Some examples of right to explanation regulations are the General Data Protection Regulation in the EU, the US Code of Federal Regulations and the Digital Republic Act of France. XAI, therefore, enables AI to comply with the legal requirement to provide an explanation.
Improving System Design
XAI can enable engineers to probe why AI has acted in a particular manner and make improvements. For example, it is possible for AI to make correct decisions for the wrong reasons (similar to a phenomenon known in psychology as the Clever Hans effect) which must be remedied. This is particularly crucial for safety-critical tasks to analyze when and how AI can malfunction, even if the error is minor. The explanations provided for this purpose could be of different forms as required by users, for example, it might include explaining both the training data and the AI algorithm.
Making AI Robust Against Adversarial Attacks
The vulnerability of black box AI to adversarial attacks is a matter of concern for many. "Adversarial attack" refers to deceiving AI to make an incorrect decision with a carefully designed sample, called adversarial samples. It is important to enable AI to counter these attacks since it could be destructive for AI-based security, medical and military systems.
The XAI can be robust against adversarial attacks as an adversarial input would lead the model to produce anomalous explanations for its decisions, thus revealing the attack.
Insightful Data Analysis
AI is widely used for data analysis in various organizations and business sectors. An XAI-centric data analysis can provide a profound understanding of produced insights. This helps to analyze the underlying relationships, and identify problem causes and effects, thus saving substantial time and producing informed decisions.
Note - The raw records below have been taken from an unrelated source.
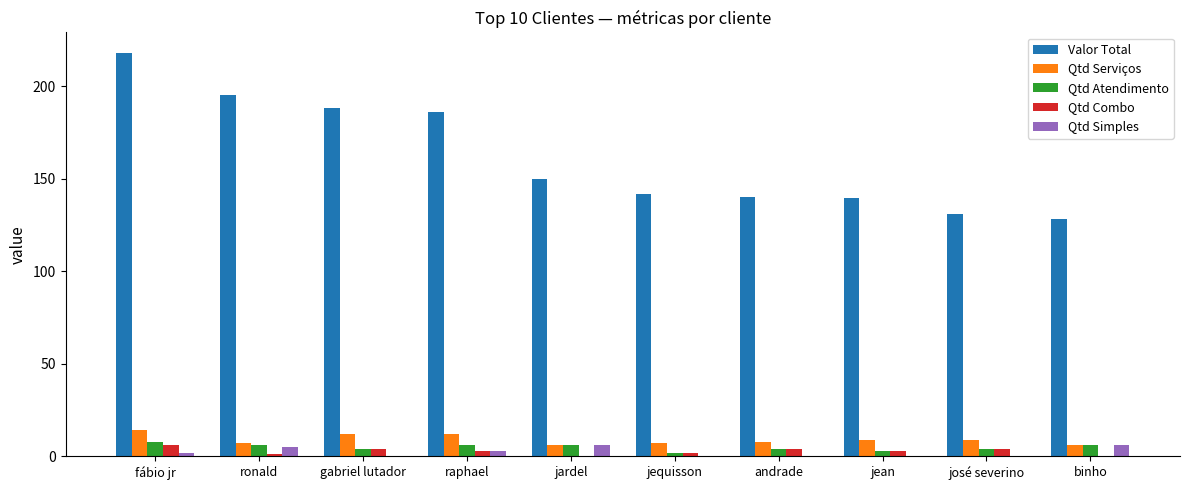

What are all the series names shown in the legend?

Valor Total, Qtd Serviços, Qtd Atendimento, Qtd Combo, Qtd Simples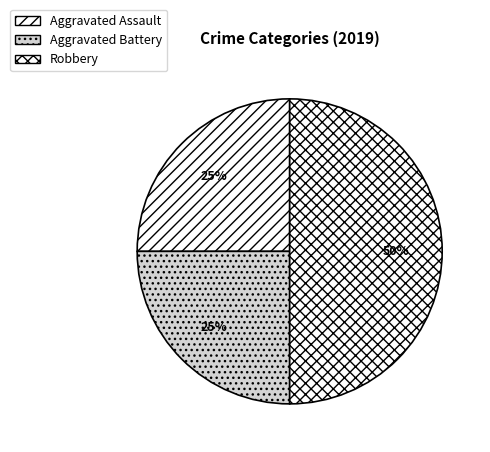

Does Aggravated Battery represent more than half of the total?

No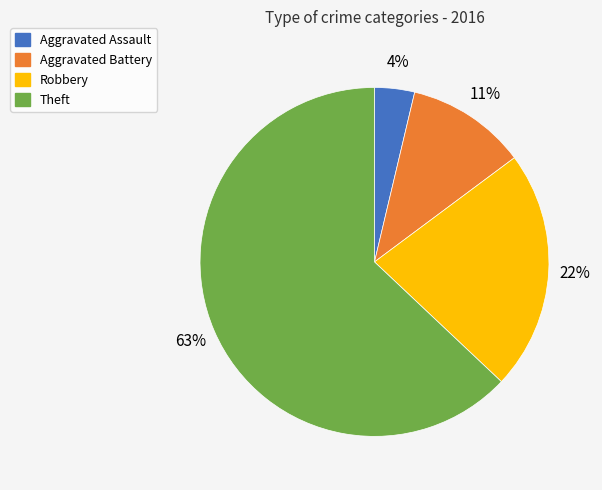

Do Aggravated Battery and Robbery together represent more than half of the pie?

No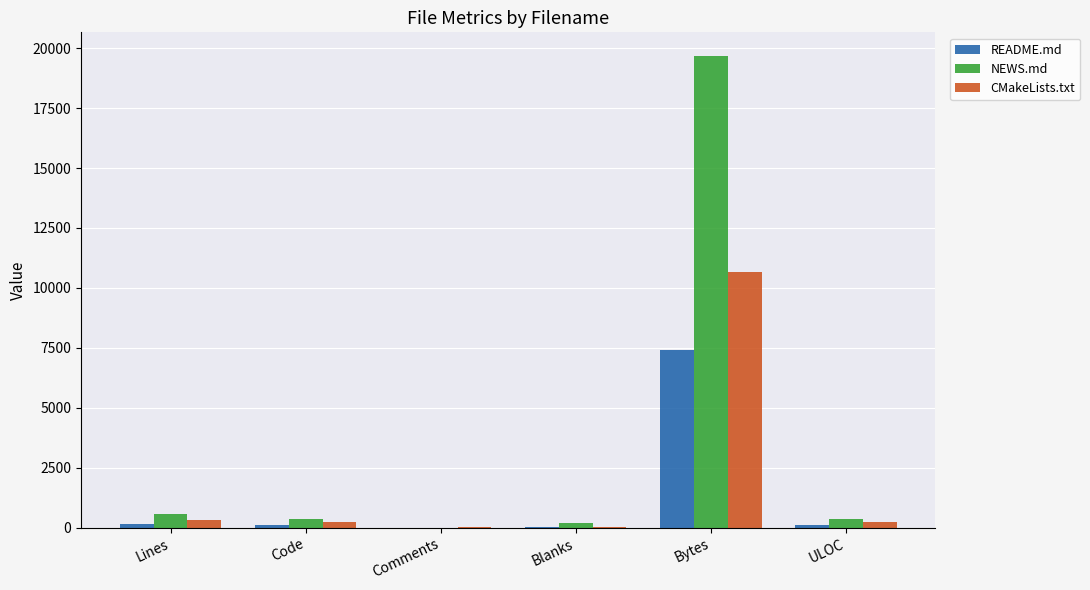

The README.md series shows 7403 at Bytes. True or false?

True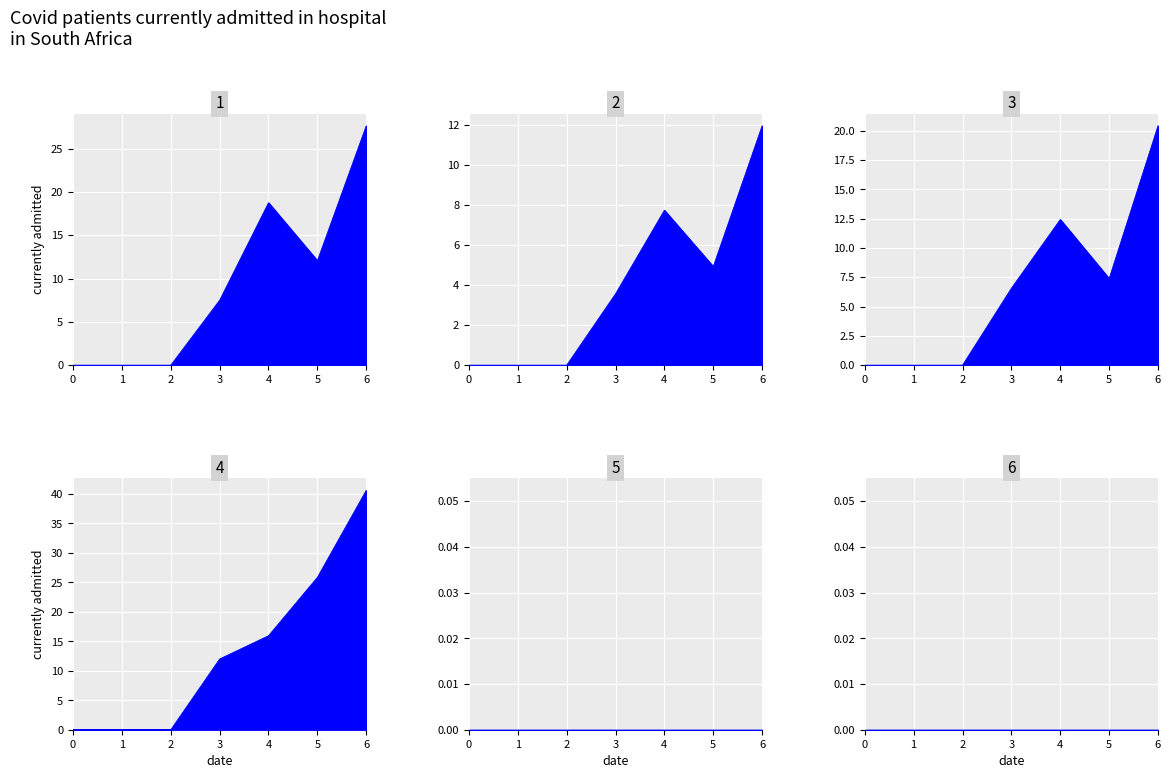

List the labels in order of 1 value, smallest first.

0, 1, 2, 3, 5, 4, 6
For example, while black box AI might precisely predict reduced stock sales for the upcoming month, XAI can indicate why it would drop. Likewise, while typical AI can recommend a potential customer be given a freebie to further business interests, XAI can convince your business partners why it would be an effective strategy. (Read also: How Explainable AI Changes the Game in Commercial Insurance.)
Making Scientific Discoveries
AI is already used to make scientific discoveries in various fields such as molecular design, protein structure prediction, chemical synthesis planning and macromolecular target identification. Bridging the gap between AI and other scientific communities is a prerequisite to making such discoveries.
XAI can help cross-domain scientists to better understand the AI and enable them to hone their knowledge and beliefs on the AI process.